Filed pursuant to Rule 424(b)(5)
File No. 333-09523
PROSPECTUS SUPPLEMENT
114,486 SHARES
THE LOEWEN GROUP INC.
COMMON SHARES WITHOUT PAR VALUE
This Prospectus Supplement is a supplement to that certain
Prospectus dated January 17, 1997, contained in the Registration
Statement on Form S-4 (File No. 333-09523) filed by The Loewen
Group Inc. ("Loewen"), relating to 5,000,000 Common shares
without par value of Loewen ("Common Shares").
This Prospectus Supplement relates to 114,486 Common Shares
(the "Subject Shares") issued by Loewen on July 10, 1997 (the
"Issue Date"), pursuant to that certain Merger Agreement, dated
as of June 20, 1997 (the "Agreement"), by and among Loewen,
Cemetery Investments, Inc., a Virginia corporation (the "Acquired
Company"), Roosevelt Acquisition, Inc., a Virginia corporation
and a wholly-owned subsidiary of Loewen, The Benjamin J. Levy
Revocable Living Trust, K. Frank Smith, and Benjamin J. Levy
pursuant to which Loewen acquired all of the then outstanding
shares of capital stock of the Acquired Company (the "Acquired
Shares").
The Subject Shares were issued by Loewen to the holders of
the Acquired Shares as payment of a portion of the purchase
price for the Acquired Shares, based on the weighted average
price of the Common Shares on the New York Stock Exchange over
the five trading days immediately preceding the Closing Date
(as defined in the Agreement), approximately $34.94 per share.

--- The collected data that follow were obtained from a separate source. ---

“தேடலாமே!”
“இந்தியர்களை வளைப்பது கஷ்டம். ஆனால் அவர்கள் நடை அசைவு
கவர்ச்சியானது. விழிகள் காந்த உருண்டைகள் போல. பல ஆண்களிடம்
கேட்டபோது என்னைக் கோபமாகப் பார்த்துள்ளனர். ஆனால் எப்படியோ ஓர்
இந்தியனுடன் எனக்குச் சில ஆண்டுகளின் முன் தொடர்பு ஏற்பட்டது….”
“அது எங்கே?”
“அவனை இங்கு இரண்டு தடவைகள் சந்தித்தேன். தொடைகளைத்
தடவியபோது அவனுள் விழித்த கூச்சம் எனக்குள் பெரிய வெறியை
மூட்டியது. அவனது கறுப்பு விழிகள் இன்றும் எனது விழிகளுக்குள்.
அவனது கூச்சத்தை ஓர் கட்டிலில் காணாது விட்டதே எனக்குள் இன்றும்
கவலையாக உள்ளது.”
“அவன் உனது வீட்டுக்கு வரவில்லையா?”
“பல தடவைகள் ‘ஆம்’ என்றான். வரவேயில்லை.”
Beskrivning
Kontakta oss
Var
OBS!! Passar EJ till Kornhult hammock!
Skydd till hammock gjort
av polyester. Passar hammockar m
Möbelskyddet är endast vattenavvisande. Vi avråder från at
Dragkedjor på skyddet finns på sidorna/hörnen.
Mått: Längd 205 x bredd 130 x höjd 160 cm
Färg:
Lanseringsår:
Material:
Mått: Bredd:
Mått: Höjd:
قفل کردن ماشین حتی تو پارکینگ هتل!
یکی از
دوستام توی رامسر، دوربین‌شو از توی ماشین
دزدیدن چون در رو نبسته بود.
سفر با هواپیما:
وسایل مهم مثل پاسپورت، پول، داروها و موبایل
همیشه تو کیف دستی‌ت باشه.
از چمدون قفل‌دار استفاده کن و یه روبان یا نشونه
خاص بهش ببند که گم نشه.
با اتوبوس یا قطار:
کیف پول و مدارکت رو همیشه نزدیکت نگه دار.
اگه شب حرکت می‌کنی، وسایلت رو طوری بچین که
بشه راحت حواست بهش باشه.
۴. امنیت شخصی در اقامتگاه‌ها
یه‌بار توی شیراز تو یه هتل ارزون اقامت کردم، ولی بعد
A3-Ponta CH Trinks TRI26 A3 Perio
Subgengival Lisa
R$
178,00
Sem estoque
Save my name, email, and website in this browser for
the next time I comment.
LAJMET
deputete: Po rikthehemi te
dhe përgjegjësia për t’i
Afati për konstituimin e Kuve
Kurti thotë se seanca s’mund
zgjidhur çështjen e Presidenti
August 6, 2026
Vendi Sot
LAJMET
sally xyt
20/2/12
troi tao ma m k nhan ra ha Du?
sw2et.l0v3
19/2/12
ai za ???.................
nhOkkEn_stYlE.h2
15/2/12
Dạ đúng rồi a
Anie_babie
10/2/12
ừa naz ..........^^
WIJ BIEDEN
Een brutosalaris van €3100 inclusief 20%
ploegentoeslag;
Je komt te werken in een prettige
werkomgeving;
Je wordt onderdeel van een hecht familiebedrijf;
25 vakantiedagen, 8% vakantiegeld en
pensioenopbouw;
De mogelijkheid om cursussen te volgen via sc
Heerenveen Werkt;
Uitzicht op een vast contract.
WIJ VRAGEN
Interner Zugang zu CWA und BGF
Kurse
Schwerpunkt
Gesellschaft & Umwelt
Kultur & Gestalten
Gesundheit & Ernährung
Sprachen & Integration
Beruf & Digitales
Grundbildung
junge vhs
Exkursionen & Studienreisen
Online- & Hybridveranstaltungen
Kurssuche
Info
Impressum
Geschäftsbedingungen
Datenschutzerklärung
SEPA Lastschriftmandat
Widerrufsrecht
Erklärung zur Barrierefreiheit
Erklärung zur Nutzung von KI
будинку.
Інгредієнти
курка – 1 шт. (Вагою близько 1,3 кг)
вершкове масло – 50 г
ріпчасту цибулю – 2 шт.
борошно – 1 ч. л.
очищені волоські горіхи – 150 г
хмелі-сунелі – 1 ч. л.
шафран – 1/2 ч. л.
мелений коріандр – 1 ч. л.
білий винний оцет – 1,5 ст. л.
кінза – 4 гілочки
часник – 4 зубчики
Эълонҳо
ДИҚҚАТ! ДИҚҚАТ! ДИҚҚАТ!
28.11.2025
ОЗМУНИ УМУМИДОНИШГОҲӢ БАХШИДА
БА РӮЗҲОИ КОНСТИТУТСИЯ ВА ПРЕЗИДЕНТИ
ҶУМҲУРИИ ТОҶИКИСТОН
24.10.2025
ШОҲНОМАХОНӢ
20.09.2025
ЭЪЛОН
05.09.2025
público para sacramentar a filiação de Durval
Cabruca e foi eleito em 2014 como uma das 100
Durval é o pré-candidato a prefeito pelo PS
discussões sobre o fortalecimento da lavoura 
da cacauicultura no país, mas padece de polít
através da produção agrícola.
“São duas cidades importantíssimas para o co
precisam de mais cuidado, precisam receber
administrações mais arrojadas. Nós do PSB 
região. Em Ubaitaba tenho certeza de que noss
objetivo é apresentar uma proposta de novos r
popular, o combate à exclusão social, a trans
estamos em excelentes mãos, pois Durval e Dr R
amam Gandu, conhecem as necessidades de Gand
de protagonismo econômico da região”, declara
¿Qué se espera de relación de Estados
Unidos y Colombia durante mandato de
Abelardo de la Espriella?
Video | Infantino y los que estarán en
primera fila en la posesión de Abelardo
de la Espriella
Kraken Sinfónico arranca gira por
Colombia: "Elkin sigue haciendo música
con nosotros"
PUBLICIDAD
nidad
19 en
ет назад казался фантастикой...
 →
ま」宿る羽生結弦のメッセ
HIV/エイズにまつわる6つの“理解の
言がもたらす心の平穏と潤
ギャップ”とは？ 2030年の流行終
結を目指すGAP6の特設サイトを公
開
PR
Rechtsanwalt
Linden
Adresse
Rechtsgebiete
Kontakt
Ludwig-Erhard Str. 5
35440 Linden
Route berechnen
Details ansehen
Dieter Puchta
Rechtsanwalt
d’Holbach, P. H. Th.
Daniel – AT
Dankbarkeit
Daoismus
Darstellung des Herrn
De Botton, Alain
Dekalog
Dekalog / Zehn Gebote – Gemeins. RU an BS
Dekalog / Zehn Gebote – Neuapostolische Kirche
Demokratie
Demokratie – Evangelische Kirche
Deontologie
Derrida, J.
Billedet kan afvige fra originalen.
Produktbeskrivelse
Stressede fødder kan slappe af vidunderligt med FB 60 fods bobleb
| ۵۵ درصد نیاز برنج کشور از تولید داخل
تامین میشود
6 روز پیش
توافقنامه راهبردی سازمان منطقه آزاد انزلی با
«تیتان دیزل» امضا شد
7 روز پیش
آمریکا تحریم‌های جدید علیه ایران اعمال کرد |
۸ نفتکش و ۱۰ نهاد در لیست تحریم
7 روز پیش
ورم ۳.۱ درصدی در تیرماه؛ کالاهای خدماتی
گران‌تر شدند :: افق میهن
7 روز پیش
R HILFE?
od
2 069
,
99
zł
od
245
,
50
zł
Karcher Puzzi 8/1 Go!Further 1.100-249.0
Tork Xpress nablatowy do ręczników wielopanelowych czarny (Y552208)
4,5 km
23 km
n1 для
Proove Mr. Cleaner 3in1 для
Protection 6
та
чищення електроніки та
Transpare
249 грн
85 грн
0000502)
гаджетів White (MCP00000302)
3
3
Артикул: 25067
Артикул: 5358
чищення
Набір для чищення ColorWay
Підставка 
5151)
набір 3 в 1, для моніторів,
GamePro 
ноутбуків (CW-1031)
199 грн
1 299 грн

All of the Subject Shares have been approved for listing on
the New York Stock Exchange, The Toronto Stock Exchange and The
Montreal Exchange. However, the Subject Shares may not be resold
in Canada or to a Canadian resident within a period of 40 days
after the Issue Date.
THE DATE OF THIS PROSPECTUS SUPPLEMENT IS JULY 14, 1997.